Is Carbon Capture Really A Cleaner Way To Burn Fossil Fuel?

The controversial technique “buries” energy emissions, keeping them out of the atmosphere.

By Alain StephensDecember 19, 2017 11:18 am,

In the battle against climate change, many critics say the only answer lies in new energy technology – something that is cleaner and greener, but can still power cities and neighborhoods. Carbon capture could be one such technology. But many say it’s more science fiction than fact.

Akshat Rathi, a reporter for the online tech publication Quartz, set out to find out whether the approach is for real. He has spent the last year investigating.

Rathi offers this definition for carbon capture. “It’s the ability to capture the emissions coming from a fossil fuel power plant or industry and then compressing it and burying the carbon dioxide underground so that it doesn’t enter the atmosphere and increase global average temperatures.”

Carbon capture is controversial because it is based on cleaning up existing “dirty” energy generators, rather than “clean” sources, like wind and solar power.

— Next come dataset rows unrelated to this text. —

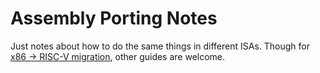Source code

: # Assembly Porting Notes
Just notes about how to do the same things in different ISAs. Though for [x86 -> RISC-V migration](x86-to-riscv.md), other guides are welcome.

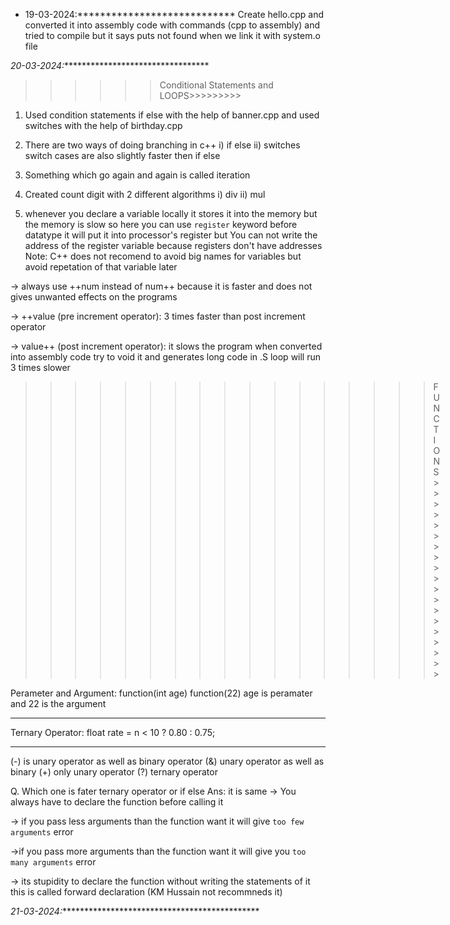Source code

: * 19-03-2024:****************************
 Create hello.cpp and converted it into assembly code with commands (cpp to assembly) and tried to compile but it says puts not found when we link it with system.o file

  
*20-03-2024:********************************** 

>>>>>>Conditional Statements and LOOPS>>>>>>>>>

1. Used condition statements if else with the help of banner.cpp and used switches with the help of birthday.cpp

2. There are two ways of doing branching in c++ i) if else ii) switches
   switch cases are also slightly faster then if else

3. Something which go again and again is called iteration

4. Created count digit with 2 different algorithms i) div ii) mul

5. whenever you declare a variable locally it stores it into the memory but the memory is slow so here you can use `register` keyword before datatype it will put it into processor's register but You can not write the address of the register variable because registers don't have addresses 
Note: C++ does not recomend to avoid big names for variables but avoid repetation of that variable later 

-> always use ++num instead of num++ because it is faster and does not gives unwanted effects on the programs 

->  ++value (pre increment operator): 3 times faster than post increment operator

-> value++ (post increment operator): it slows the program when converted into assembly code try to void it and generates long code in .S  loop will run 3 times slower


>>>>>>>>>>>>>>>>>FUNCTIONS>>>>>>>>>>>>>>>>>>>

Perameter and Argument:
function(int age)
function(22)
age is peramater and 22 is the argument
_________________________________________________

Ternary Operator: 
float rate = n < 10 ? 0.80 : 0.75;

__________________________________________________
(-) is unary operator as well as binary operator
(&) unary operator as well as binary
(+) only unary operator
(?) ternary operator 

Q. Which one is fater ternary operator or if else
Ans:  it is same
-> You always have to declare the function before calling it

-> if you pass less arguments than the function want it will give `too few arguments` error

->if you pass more arguments than the function want it will give you `too many arguments` error


-> its stupidity to declare the function without writing the statements of it this is called forward declaration (KM Hussain not recommneds it)



*21-03-2024:**********************************************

“There is a perception that carbon capture and storage is subtractive, whereas renewable energy is additive, because it is adding more power,” Rathi says. “But that’s the wrong way to think about it, because if our goal is to reduce emissions, then all technologies that can reduce emissions should be given the same fair play on the market.”

Rathi’s investigation highlighted a carbon capture project at the  WA Parish Generating Station in Sugarland. The plant includes natural gas, and coal-fired units. One of the coal units was retrofitted for carbon capture. The energy captured travels 50 miles through a pipeline, where it is injected into an oil field.

“Because they give the carbon that’s trapped to an oil company, they’re able to increase the oil revenues coming from there and that balances out the equation,” Rathi says.

Expanding carbon capture would require changes in energy policy, Rahi says.

“Unless we put some sort of price on carbon – it doesn’t have to be a price that people trade in cap and trade systems such as the one that just launched in China today – …unless there is a price, this thing won’t scale up very much,” Rathi says.